• [What you should do] Set down the entries once more, exactly as they are written.
===== Data for this task =====
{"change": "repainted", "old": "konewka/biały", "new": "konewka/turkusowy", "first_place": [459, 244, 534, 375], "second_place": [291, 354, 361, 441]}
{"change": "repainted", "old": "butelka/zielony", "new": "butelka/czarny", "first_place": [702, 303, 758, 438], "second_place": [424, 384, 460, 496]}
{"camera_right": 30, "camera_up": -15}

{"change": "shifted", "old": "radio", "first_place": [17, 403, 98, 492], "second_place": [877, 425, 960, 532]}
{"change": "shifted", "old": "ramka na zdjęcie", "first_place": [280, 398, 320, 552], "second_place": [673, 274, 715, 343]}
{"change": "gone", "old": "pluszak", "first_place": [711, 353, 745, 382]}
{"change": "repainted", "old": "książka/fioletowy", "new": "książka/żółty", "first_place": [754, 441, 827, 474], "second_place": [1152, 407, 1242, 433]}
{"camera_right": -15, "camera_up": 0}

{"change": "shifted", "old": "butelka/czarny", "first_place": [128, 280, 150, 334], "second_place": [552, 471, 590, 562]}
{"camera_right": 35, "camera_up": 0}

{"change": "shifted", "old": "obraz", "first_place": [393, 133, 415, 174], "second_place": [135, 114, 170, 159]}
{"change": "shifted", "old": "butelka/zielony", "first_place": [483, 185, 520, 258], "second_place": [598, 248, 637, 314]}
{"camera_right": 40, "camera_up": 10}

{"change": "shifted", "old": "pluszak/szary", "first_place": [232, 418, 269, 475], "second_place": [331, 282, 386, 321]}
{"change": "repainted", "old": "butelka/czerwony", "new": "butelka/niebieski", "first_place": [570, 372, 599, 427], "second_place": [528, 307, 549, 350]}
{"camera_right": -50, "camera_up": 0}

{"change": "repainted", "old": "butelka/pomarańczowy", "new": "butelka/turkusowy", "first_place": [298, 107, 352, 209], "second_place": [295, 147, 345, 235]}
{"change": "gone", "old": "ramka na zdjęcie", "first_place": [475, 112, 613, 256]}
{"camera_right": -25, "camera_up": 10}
=====
• [The completed task]
{"change": "repainted", "old": "konewka/biały", "new": "konewka/turkusowy", "first_place": [459, 244, 534, 375], "second_place": [291, 354, 361, 441]}
{"change": "repainted", "old": "butelka/zielony", "new": "butelka/czarny", "first_place": [702, 303, 758, 438], "second_place": [424, 384, 460, 496]}
{"camera_right": 30, "camera_up": -15}

{"change": "shifted", "old": "radio", "first_place": [17, 403, 98, 492], "second_place": [877, 425, 960, 532]}
{"change": "shifted", "old": "ramka na zdjęcie", "first_place": [280, 398, 320, 552], "second_place": [673, 274, 715, 343]}
{"change": "gone", "old": "pluszak", "first_place": [711, 353, 745, 382]}
{"change": "repainted", "old": "książka/fioletowy", "new": "książka/żółty", "first_place": [754, 441, 827, 474], "second_place": [1152, 407, 1242, 433]}
{"camera_right": -15, "camera_up": 0}

{"change": "shifted", "old": "butelka/czarny", "first_place": [128, 280, 150, 334], "second_place": [552, 471, 590, 562]}
{"camera_right": 35, "camera_up": 0}

{"change": "shifted", "old": "obraz", "first_place": [393, 133, 415, 174], "second_place": [135, 114, 170, 159]}
{"change": "shifted", "old": "butelka/zielony", "first_place": [483, 185, 520, 258], "second_place": [598, 248, 637, 314]}
{"camera_right": 40, "camera_up": 10}

{"change": "shifted", "old": "pluszak/szary", "first_place": [232, 418, 269, 475], "second_place": [331, 282, 386, 321]}
{"change": "repainted", "old": "butelka/czerwony", "new": "butelka/niebieski", "first_place": [570, 372, 599, 427], "second_place": [528, 307, 549, 350]}
{"camera_right": -50, "camera_up": 0}

{"change": "repainted", "old": "butelka/pomarańczowy", "new": "butelka/turkusowy", "first_place": [298, 107, 352, 209], "second_place": [295, 147, 345, 235]}
{"change": "gone", "old": "ramka na zdjęcie", "first_place": [475, 112, 613, 256]}
{"camera_right": -25, "camera_up": 10}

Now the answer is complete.